Please turn the text lines of each item below into a numbered list, leaving out blank lines. Don't include the pictures in your answer.

EXCERPTED DATA ->

────────────────────────────────────────

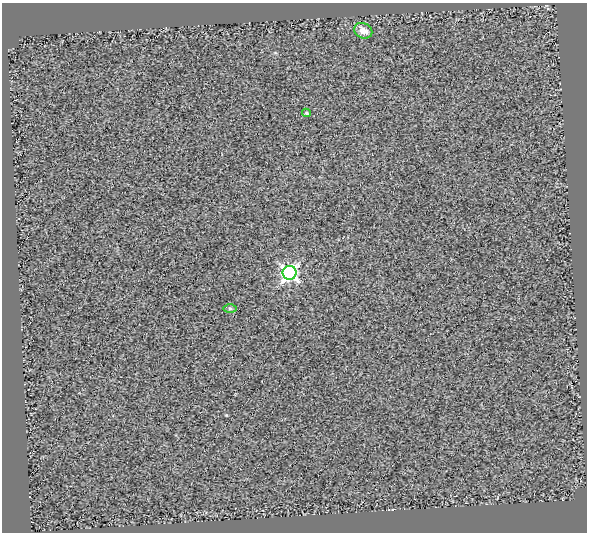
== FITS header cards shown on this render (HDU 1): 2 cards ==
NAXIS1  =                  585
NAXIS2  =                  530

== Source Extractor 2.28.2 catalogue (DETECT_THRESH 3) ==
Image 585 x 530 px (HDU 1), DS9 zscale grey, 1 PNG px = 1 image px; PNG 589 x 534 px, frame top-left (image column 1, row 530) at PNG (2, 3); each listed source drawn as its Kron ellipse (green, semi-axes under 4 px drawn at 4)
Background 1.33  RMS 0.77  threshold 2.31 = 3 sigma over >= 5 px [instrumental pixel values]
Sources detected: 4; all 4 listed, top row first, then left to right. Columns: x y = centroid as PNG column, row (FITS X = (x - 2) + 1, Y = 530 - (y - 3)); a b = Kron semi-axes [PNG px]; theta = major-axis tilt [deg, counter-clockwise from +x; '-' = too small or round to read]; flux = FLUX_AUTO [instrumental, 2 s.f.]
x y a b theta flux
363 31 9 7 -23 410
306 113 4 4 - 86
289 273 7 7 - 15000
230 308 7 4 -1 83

────────────────────────────────────────

CORRECT ANSWER ->
1. == FITS header cards shown on this render (HDU 1): 2 cards ==
2. NAXIS1  =                  585
3. NAXIS2  =                  530
4. == Source Extractor 2.28.2 catalogue (DETECT_THRESH 3) ==
5. Image 585 x 530 px (HDU 1), DS9 zscale grey, 1 PNG px = 1 image px; PNG 589 x 534 px, frame top-left (image column 1, row 530) at PNG (2, 3); each listed source drawn as its Kron ellipse (green, semi-axes under 4 px drawn at 4)
6. Background 1.33  RMS 0.77  threshold 2.31 = 3 sigma over >= 5 px [instrumental pixel values]
7. Sources detected: 4; all 4 listed, top row first, then left to right. Columns: x y = centroid as PNG column, row (FITS X = (x - 2) + 1, Y = 530 - (y - 3)); a b = Kron semi-axes [PNG px]; theta = major-axis tilt [deg, counter-clockwise from +x; '-' = too small or round to read]; flux = FLUX_AUTO [instrumental, 2 s.f.]
8. x y a b theta flux
9. 363 31 9 7 -23 410
10. 306 113 4 4 - 86
11. 289 273 7 7 - 15000
12. 230 308 7 4 -1 83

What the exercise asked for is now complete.